Comprehensive data protection for all workloads
Post Reply
b.vanhaastrecht
Service Provider
Posts: 833
Liked: 154 times
Joined: Aug 26, 2013 7:46 am
Full Name: Bastiaan van Haastrecht
Location: The Netherlands
Contact:

Copy job botthleneck and decompress

Post by b.vanhaastrecht »

Hi,

We have a single box proxy & repository Veeam server: HP DL380 Gen8 with 32GB RAM, 16 Core's, 32 hyperthreaded, 2 LAN 10GbE, 2 iSCSI 10GbE, 3x D2700 with 18TB on 25x 15k 900GB SAS each. The local repository is fast for instant recovery ext, and then we push the backups with a copy jobs thru CIFS to a Quantum DXi 6702, a 2x 10GbE, dedupe unit.

We notice poor thruput performance of the copy job towards the DXi. 2GbE / 200MB/s max, very fluctuating.
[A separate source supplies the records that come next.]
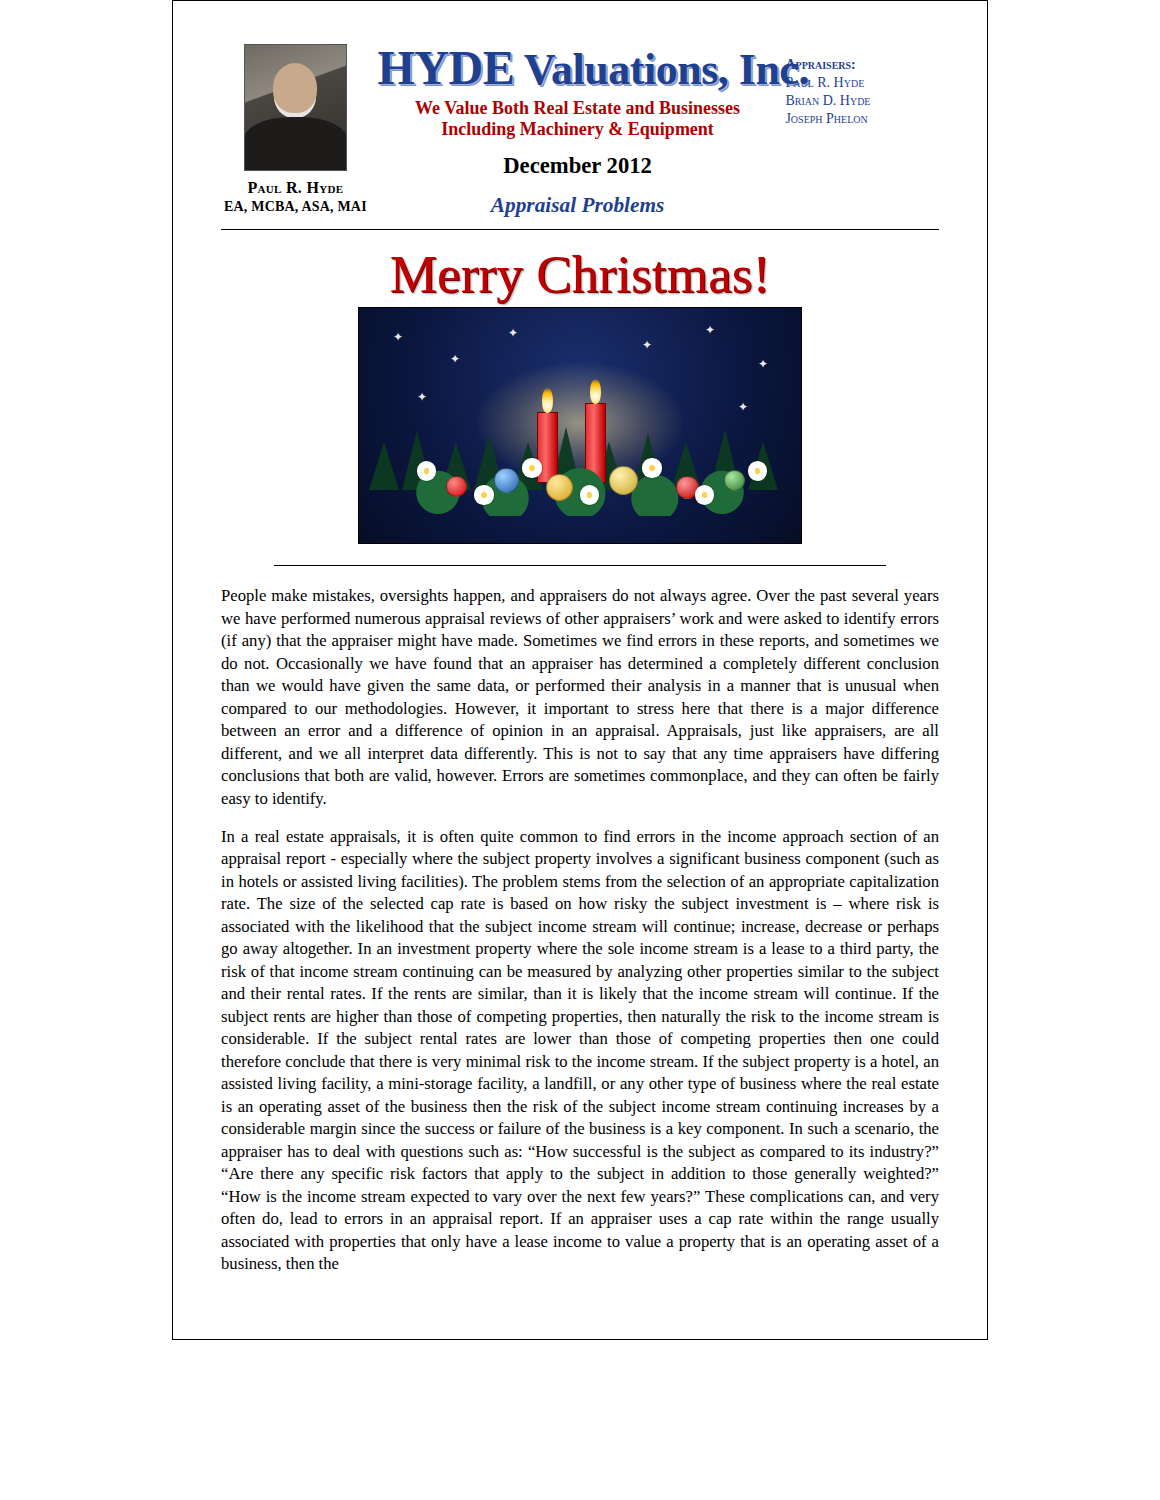Paul R. Hyde
EA, MCBA, ASA, MAI
HYDE Valuations, Inc.
We Value Both Real Estate and Businesses
Including Machinery & Equipment
December 2012
Appraisal Problems
Appraisers:
Paul R. Hyde
Brian D. Hyde
Joseph Phelon
Merry Christmas!
✦ ✦ ✦ ✦ ✦ ✦ ✦ ✦
People make mistakes, oversights happen, and appraisers do not always agree. Over the past several years we have performed numerous appraisal reviews of other appraisers’ work and were asked to identify errors (if any) that the appraiser might have made. Sometimes we find errors in these reports, and sometimes we do not. Occasionally we have found that an appraiser has determined a completely different conclusion than we would have given the same data, or performed their analysis in a manner that is unusual when compared to our methodologies. However, it important to stress here that there is a major difference between an error and a difference of opinion in an appraisal. Appraisals, just like appraisers, are all different, and we all interpret data differently. This is not to say that any time appraisers have differing conclusions that both are valid, however. Errors are sometimes commonplace, and they can often be fairly easy to identify.
In a real estate appraisals, it is often quite common to find errors in the income approach section of an appraisal report - especially where the subject property involves a significant business component (such as in hotels or assisted living facilities). The problem stems from the selection of an appropriate capitalization rate. The size of the selected cap rate is based on how risky the subject investment is – where risk is associated with the likelihood that the subject income stream will continue; increase, decrease or perhaps go away altogether. In an investment property where the sole income stream is a lease to a third party, the risk of that income stream continuing can be measured by analyzing other properties similar to the subject and their rental rates. If the rents are similar, than it is likely that the income stream will continue. If the subject rents are higher than those of competing properties, then naturally the risk to the income stream is considerable. If the subject rental rates are lower than those of competing properties then one could therefore conclude that there is very minimal risk to the income stream. If the subject property is a hotel, an assisted living facility, a mini-storage facility, a landfill, or any other type of business where the real estate is an operating asset of the business then the risk of the subject income stream continuing increases by a considerable margin since the success or failure of the business is a key component. In such a scenario, the appraiser has to deal with questions such as: “How successful is the subject as compared to its industry?” “Are there any specific risk factors that apply to the subject in addition to those generally weighted?” “How is the income stream expected to vary over the next few years?” These complications can, and very often do, lead to errors in an appraisal report. If an appraiser uses a cap rate within the range usually associated with properties that only have a lease income to value a property that is an operating asset of a business, then the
Bottleneck of all copy jobs show proxy is the main problem:
Source 10%, Proxy 60%, Network 20%, Target 40%

I need some help interpreting the botthleneck stats on the copy jobs:
1) Network, does it mean Proxy to Repository agent traffic (even on same box?), or repository agent to CIFS share?
2) Target, how is this meassured?

Secondly, we notice a very high CPU utilization on ALL 32 core's when decompress is enabled on repository or copy job. Litterly 80-100% on all core's when a vmdk disk is being copied. So proxy mentiond in botthleneck is probebly because of CPU stressed:
3) Howcome all CPU core's seems to be used when a single job copy is executed? (the proxy is set to 16 (of 32), the copy job doesn't seem to respect this setting.)
4) Howcome CPU utilization for decompress is much much intens then compress on backup. By far, we don't see the same CPU utilisation on backup (compression optimal / local target).

And as last:
5) Whats the difference between decompress on repository or copy job when backup up to CIFS share?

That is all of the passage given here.